More than 25 actors have been recruited to play 77 roles. They include such names as Lou Gossett Jr. (starring in "Fences") and Keith David (appearing in "Joe Turner" and "Seven Guitars"), as well as charter members of the unofficial Wilson acting company such as Anthony Chisholm, Stephen McKinley Henderson, James Earl Jelks and Michele Shay.
"We are dealing with veteran August Wilson actors," Kreidler says. "We may only have two days of rehearsals but we (also) have the resources of most of these folks' careers. For a lot of them, (their careers) have been based on his work."
Santiago-Hudson starred in two Wilson plays on Broadway and won a Tony Award for his performance in "Seven Guitars." He will direct "Radio Golf" at the Terrace as well as appear in "Gem of the Ocean" and "The Piano Lesson."
As for acting in a Wilson play, Santiago-Hudson says, "You either have it or your don't have it. It's not something you can work at.
"August's language is the natural rhythm and language of Southern black folk _ what I call `Northern colored people' _ people who came from the South to the North but brought all their colored ways and colored style in the beauty, the nuance and the integrity that they always had down South. It's very warm, very vivid, very passionate."
"August is a lot like Shakespeare," says Sanders, who will direct "King Hedley II."
"His words are living and breathing things. You have to stay on top of the poetry of the dialogue in order to get a true sense of what he is saying."
Sanders, who runs Chicago's Congo Square Theatre, was embraced and mentored by the playwright, who saw him as a member of the next generation of Wilson directors. "I have the benefit of being a ... recipient of the passing of the torch," Sanders says.

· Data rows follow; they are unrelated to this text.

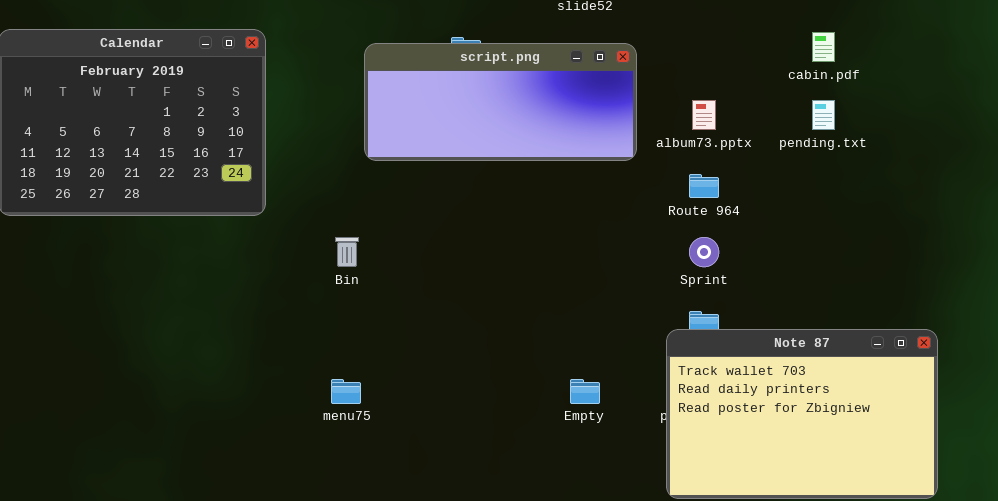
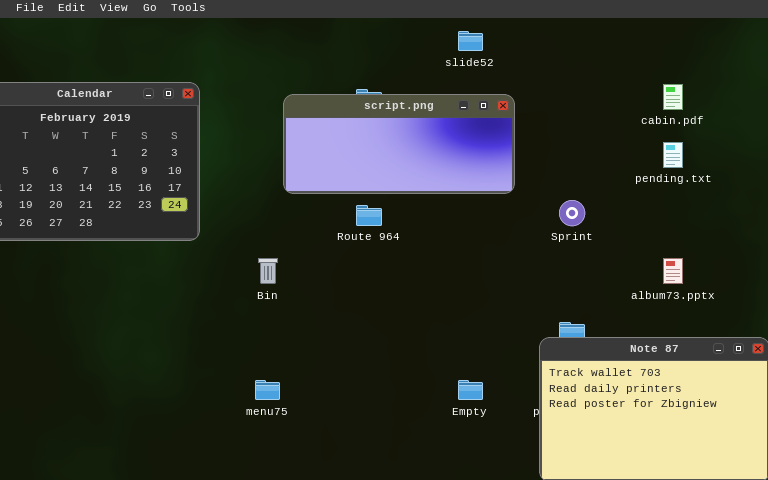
album73.pptx: [692,100,716,130] -> [663,258,683,284], moved
Route 964: [689,174,719,198] -> [356,205,382,226], moved
Sprint: [689,237,719,267] -> [559,200,585,226], moved

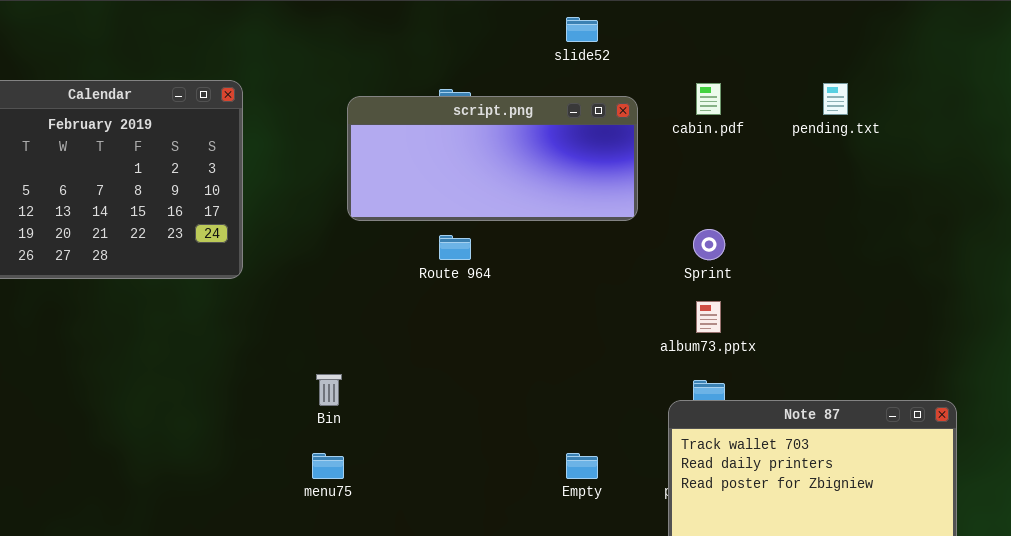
cabin.pdf: [663,84,683,110] -> [696,83,721,115], moved
pending.txt: [663,142,683,168] -> [823,83,848,115], moved
Bin: [258,258,278,284] -> [316,374,342,406], moved
album73.pptx: [663,258,683,284] -> [696,301,721,333], moved

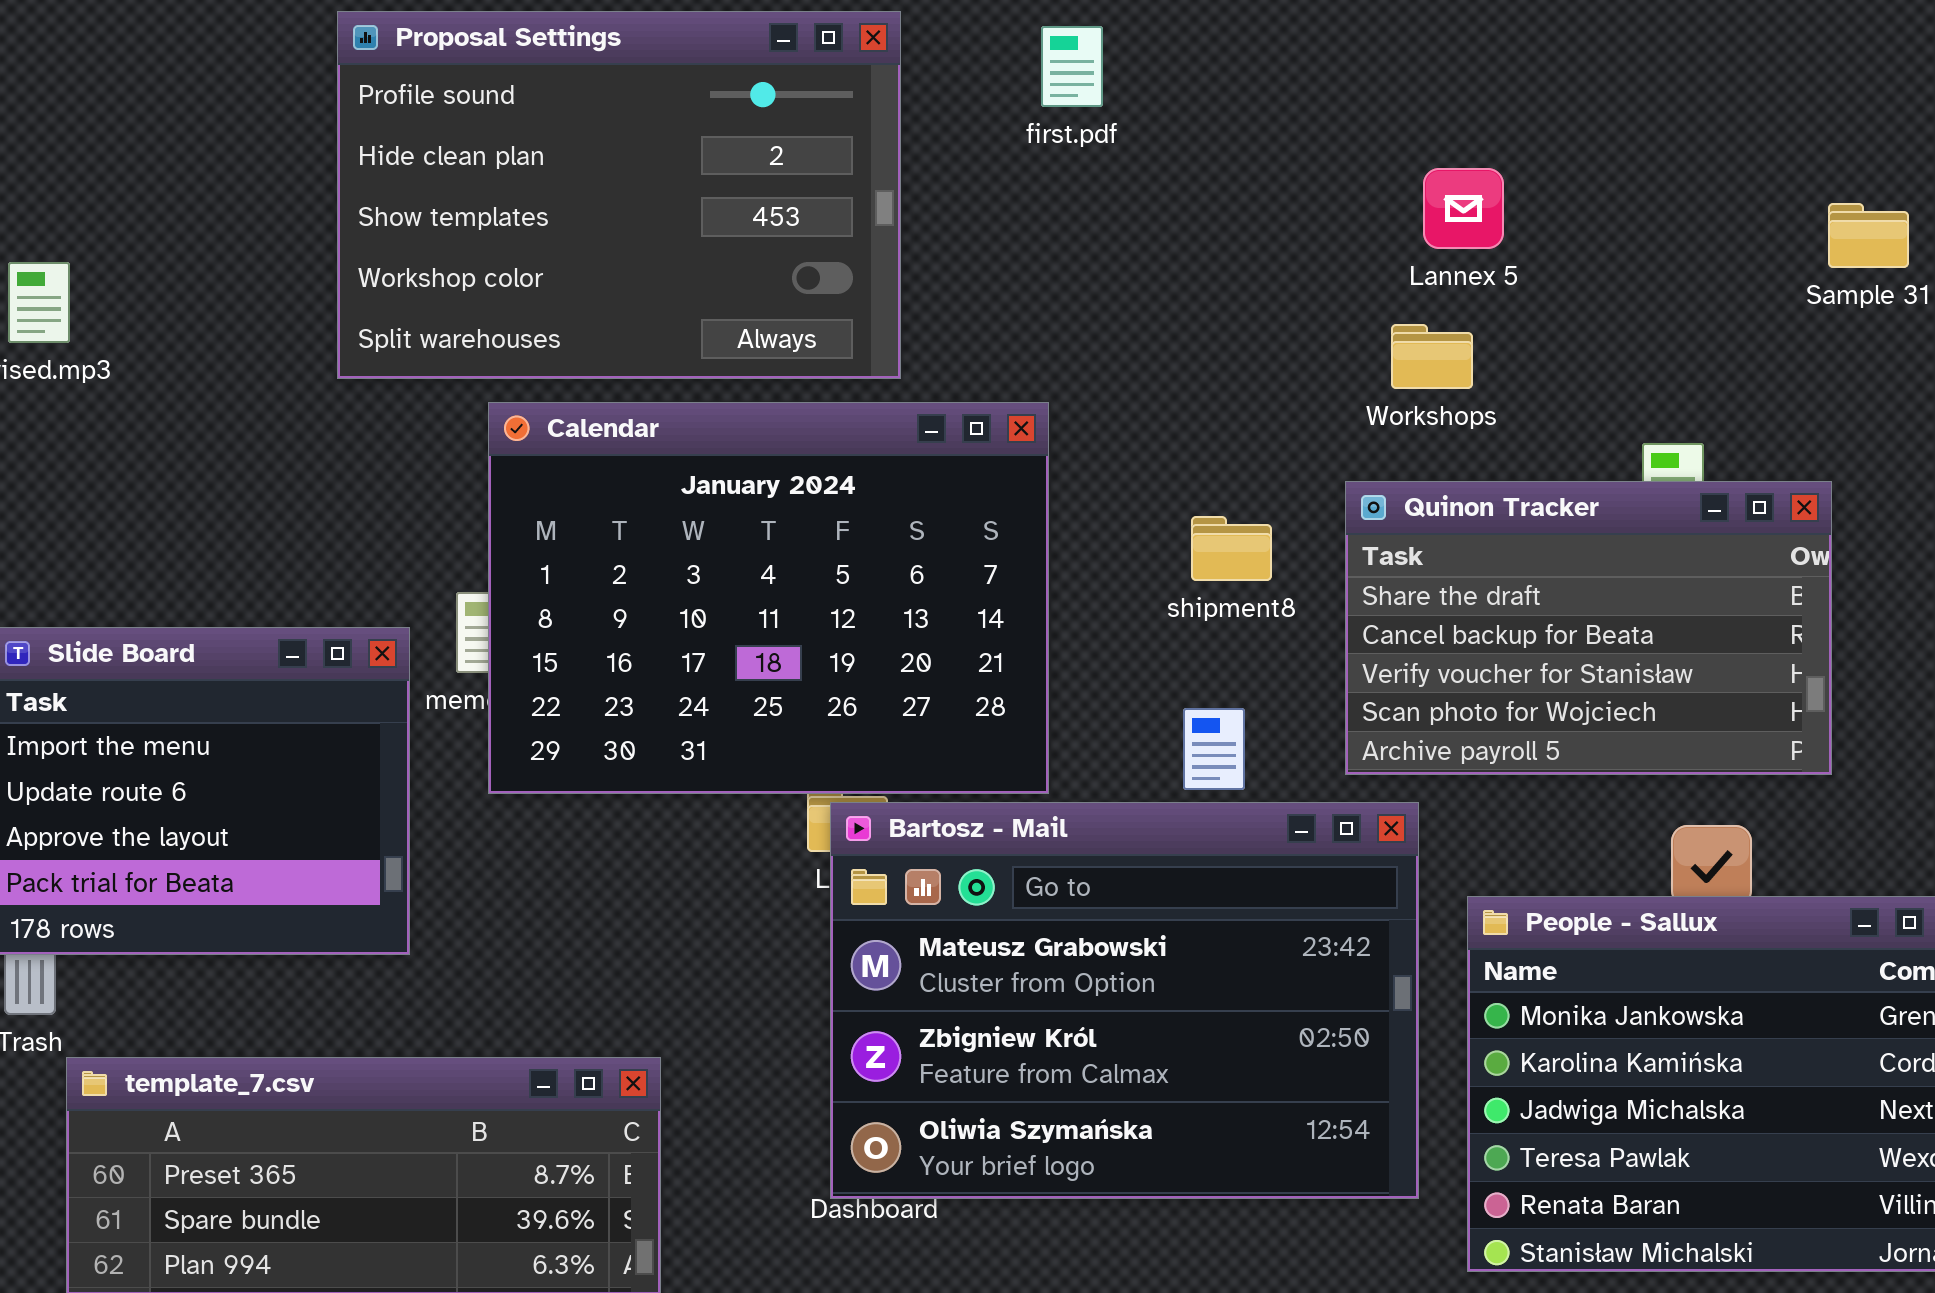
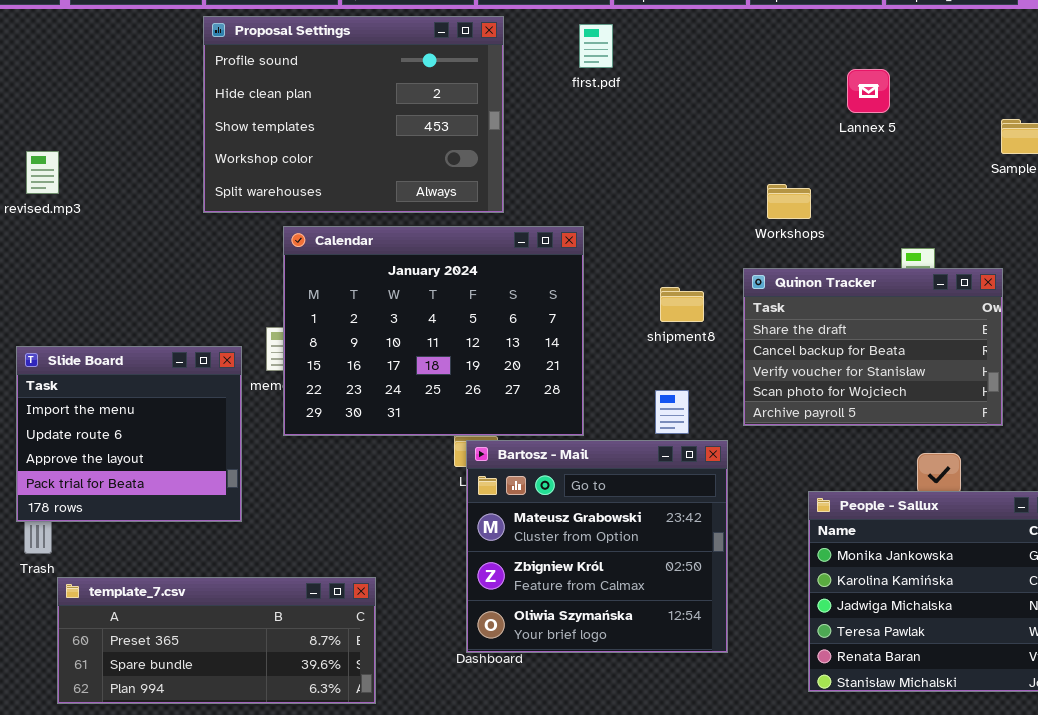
Lannex 5: [1423,168,1504,249] -> [847,69,890,113], moved
Bartosz - Mail: [830,802,1419,1199] -> [466,440,728,653], resized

Hicks ("Two Trains Running") and Bellamy ("Ma Rainey") represent Wilson's early career, particularly Bellamy who worked with the playwright in Minnesota before he had his New York successes.
Discussions about an ambitious project encompassing all 10 plays began shortly after Wilson died, says Michael Kaiser, president of the Kennedy Center.
"There were informal conversations among a whole group of people," he recalls. "Just `What do we do about the 10 works?' because clearly they trace an arc, and they have never been done that way."
But Kaiser realized that to do fully staged productions of each play and run them for a while, would take a long time. "So no audience member was going to get the arc," Kaiser says. "And while they all stand on their own, there is something very powerful and exciting about seeing what August was saying about the entire century."
The staged readings idea then surfaced. "That way you could do them quickly _ 10 of them in a relatively short amount of time," Kaiser recalls, and Leon was picked to head the project.
The plays will run in a modified repertory format. The first week: plays one, two, three. The second: plays four, five, six. The third week: plays seven through 10. And then the final week, all 10 presented in chronological order.
"We hope to show how the plays talk to each other," Leon says. "How does `Radio Golf' talk to `Fences,' or `Fences' talk to `The Piano Lesson'?
"Plus, by doing it in the nation's capital, I am hoping it will keep August's voice alive and out-loud for people all over the country. Maybe they will decide to have their own festival." Leon adds.
"All of us were blessed to have lived during the time he lived. August wasn't just any old playwright. He was up there with Shakespeare and Ibsen and Chekhov. He's earned his place. I feel we should do our part to keep his words alive."